Radioactive bluefin tuna crossed the Pacific to US

Discussion in 'General Discussion' started by Quigley_Sharps, May 29, 2012.


  1. Quigley_Sharps

    Quigley_Sharps The Badministrator Administrator Founding Member

    LOS ANGELES (AP) — Across the vast Pacific, the mighty bluefin tuna carried radioactive contamination that leaked from Japan's crippled nuclear plant to the shores of the United States 6,000 miles away — the first time a huge migrating fish has been shown to carry radioactivity such a distance.
    "We were frankly kind of startled," said Nicholas Fisher, one of the researchers reporting the findings online Monday in the Proceedings of the National Academy of Sciences.
    The levels of radioactive cesium were 10 times higher than the amount measured in tuna off the California coast in previous years. But even so, that's still far below safe-to-eat limits set by the U.S. and Japanese governments.
    Previously, smaller fish and plankton were found with elevated levels of radiation in Japanese waters after a magnitude-9 earthquake in March 2011 triggered a tsunami that badly damaged the Fukushima Dai-ichi reactors.

REQUIRED WORK:
- a) Please reproduce the radioactive tuna article word for word, everything from "Quigley_Sharps The Badministrator" down to "such a distance.".
- b) Write the next part of the radioactive tuna article, picking up after its last sentence.
The records have nothing to do with the radioactive tuna article.

PROVIDED INFORMATION:
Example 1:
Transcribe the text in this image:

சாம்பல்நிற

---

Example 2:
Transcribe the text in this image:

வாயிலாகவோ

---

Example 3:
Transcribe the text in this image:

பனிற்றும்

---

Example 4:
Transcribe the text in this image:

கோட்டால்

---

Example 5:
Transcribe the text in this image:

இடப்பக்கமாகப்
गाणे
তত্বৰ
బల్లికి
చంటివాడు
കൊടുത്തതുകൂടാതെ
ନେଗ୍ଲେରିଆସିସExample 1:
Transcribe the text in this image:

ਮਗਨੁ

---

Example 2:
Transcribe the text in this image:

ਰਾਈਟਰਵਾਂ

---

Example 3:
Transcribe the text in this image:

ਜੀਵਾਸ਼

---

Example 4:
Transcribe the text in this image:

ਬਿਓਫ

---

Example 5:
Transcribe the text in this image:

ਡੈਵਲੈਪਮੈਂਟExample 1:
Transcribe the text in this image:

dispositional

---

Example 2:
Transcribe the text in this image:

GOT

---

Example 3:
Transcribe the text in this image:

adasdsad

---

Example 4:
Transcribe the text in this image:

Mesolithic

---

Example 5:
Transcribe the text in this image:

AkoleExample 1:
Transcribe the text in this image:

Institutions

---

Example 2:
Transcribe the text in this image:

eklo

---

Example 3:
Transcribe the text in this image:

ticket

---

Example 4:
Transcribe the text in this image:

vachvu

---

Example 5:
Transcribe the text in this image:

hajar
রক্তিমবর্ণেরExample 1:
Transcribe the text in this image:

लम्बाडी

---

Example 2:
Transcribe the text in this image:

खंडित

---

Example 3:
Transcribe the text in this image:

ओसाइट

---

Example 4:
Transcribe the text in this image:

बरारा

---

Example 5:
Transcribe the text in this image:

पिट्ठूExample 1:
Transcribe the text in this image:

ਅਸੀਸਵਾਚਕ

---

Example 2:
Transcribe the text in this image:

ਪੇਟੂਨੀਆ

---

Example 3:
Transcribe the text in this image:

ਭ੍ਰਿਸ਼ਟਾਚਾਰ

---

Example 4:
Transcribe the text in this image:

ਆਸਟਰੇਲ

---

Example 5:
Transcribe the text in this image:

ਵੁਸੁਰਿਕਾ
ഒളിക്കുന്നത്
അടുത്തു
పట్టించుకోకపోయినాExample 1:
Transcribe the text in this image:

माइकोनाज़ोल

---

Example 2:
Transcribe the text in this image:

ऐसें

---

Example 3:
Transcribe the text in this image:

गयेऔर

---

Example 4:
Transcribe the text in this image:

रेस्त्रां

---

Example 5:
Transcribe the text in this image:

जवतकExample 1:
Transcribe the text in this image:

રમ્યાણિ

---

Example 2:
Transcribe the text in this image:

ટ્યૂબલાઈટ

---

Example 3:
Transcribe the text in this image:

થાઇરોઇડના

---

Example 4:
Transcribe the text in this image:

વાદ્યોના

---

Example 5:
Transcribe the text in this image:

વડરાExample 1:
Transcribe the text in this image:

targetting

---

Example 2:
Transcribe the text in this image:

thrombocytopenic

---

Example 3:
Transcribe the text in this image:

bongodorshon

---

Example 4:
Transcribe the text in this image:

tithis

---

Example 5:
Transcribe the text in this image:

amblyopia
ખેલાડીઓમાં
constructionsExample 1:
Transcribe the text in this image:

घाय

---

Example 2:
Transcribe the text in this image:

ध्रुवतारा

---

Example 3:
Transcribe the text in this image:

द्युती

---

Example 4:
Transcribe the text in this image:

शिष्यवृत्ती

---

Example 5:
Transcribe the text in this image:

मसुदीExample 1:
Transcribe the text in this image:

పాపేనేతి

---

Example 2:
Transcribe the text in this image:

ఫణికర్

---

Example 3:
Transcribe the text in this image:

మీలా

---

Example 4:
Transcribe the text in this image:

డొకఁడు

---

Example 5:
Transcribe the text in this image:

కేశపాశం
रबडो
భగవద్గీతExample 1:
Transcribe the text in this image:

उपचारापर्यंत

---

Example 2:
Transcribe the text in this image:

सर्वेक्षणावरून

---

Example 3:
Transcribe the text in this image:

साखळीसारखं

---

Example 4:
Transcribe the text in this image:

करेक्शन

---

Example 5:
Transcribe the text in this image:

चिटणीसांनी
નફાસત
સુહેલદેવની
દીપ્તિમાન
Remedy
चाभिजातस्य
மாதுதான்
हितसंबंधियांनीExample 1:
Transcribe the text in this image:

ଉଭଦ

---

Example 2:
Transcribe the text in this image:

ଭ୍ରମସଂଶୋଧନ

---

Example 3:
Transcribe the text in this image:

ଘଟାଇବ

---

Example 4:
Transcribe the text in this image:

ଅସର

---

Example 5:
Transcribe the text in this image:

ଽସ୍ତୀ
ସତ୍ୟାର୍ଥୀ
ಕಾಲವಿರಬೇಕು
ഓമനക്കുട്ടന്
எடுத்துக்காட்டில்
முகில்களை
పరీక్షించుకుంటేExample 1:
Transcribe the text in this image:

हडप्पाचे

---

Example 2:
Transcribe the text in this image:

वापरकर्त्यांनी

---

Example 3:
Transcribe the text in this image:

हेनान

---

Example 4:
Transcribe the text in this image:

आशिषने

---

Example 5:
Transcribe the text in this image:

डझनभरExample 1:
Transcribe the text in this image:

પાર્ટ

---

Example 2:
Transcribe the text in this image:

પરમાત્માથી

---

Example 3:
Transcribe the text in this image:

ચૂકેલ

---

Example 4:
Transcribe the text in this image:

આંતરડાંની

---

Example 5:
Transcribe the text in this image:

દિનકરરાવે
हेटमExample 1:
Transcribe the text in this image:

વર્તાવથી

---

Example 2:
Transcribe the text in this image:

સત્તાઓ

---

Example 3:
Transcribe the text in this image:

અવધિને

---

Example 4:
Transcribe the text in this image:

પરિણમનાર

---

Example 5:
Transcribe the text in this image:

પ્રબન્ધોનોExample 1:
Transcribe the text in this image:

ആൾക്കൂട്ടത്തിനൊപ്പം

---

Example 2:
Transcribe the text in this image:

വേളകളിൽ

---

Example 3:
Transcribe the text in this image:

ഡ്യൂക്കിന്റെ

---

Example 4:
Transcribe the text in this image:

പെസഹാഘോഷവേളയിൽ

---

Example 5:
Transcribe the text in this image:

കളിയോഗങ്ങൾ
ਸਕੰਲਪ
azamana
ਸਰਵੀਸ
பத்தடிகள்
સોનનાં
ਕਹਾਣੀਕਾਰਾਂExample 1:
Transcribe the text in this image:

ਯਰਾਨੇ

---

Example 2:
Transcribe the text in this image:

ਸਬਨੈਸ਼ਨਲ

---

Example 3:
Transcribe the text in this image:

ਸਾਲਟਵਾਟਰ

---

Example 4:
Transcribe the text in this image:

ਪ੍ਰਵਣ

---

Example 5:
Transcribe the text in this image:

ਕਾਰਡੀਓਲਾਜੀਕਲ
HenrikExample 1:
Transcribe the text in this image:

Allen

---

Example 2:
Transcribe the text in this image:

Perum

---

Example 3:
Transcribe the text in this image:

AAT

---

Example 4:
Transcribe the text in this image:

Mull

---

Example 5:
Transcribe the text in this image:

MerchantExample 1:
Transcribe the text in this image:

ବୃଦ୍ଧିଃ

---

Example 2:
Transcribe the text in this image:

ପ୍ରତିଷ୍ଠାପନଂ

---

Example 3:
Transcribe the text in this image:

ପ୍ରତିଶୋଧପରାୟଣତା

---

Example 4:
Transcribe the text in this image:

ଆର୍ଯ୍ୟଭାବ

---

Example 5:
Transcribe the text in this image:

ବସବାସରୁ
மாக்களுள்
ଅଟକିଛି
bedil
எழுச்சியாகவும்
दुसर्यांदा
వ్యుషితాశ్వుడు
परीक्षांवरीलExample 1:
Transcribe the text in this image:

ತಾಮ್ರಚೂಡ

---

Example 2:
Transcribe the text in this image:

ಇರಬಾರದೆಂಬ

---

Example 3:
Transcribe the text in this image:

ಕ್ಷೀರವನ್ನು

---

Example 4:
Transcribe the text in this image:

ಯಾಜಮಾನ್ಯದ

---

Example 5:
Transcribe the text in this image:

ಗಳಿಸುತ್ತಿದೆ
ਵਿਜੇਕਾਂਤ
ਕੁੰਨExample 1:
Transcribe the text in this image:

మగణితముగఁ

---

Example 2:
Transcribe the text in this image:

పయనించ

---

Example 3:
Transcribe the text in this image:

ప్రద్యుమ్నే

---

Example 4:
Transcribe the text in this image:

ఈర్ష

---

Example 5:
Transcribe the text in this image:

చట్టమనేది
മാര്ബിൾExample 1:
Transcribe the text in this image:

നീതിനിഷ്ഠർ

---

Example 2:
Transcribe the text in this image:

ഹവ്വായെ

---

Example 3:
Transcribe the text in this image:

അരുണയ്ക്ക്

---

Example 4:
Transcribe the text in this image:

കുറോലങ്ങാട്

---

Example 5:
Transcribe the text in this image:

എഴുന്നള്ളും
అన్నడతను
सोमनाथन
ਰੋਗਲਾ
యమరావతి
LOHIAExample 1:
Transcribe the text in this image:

SOLVED TASKS:
- a)
Quigley_Sharps The Badministrator Administrator Founding Member

    LOS ANGELES (AP) — Across the vast Pacific, the mighty bluefin tuna carried radioactive contamination that leaked from Japan's crippled nuclear plant to the shores of the United States 6,000 miles away — the first time a huge migrating fish has been shown to carry radioactivity such a distance.

- b)
    But scientists did not expect the nuclear fallout to linger in huge fish that sail the world because such fish can metabolize and shed radioactive substances.
    One of the largest and speediest fish, Pacific bluefin tuna can grow to 10 feet and weigh more than 1,000 pounds. They spawn off the Japan coast and swim east at breakneck speed to school in waters off California and the tip of Baja California, Mexico.
    Five months after the Fukushima disaster, Fisher of Stony Brook University in New York and a team decided to test Pacific bluefin that were caught off the coast of San Diego. To their surprise, tissue samples from all 15 tuna captured contained levels of two radioactive substances — ceisum-134 and cesium-137 — that were higher than in previous catches.
    To rule out the possibility that the radiation was carried by ocean currents or deposited in the sea through the atmosphere, the team also analyzed yellowfin tuna, found in the eastern Pacific, and bluefin that migrated to Southern California before the nuclear crisis. They found no trace of cesium-134 and only background levels of cesium-137 left over from nuclear weapons testing in the 1960s.
    The results "are unequivocal. Fukushima was the source," said Ken Buesseler of the Woods Hole Oceanographic Institution, who had no role in the research.
    Bluefin tuna absorbed radioactive cesium from swimming in contaminated waters and feeding on contaminated prey such as krill and squid, the scientists said. As the predators made the journey east, they shed some of the radiation through metabolism and as they grew larger. Even so, they weren't able to completely flush out all the contamination from their system.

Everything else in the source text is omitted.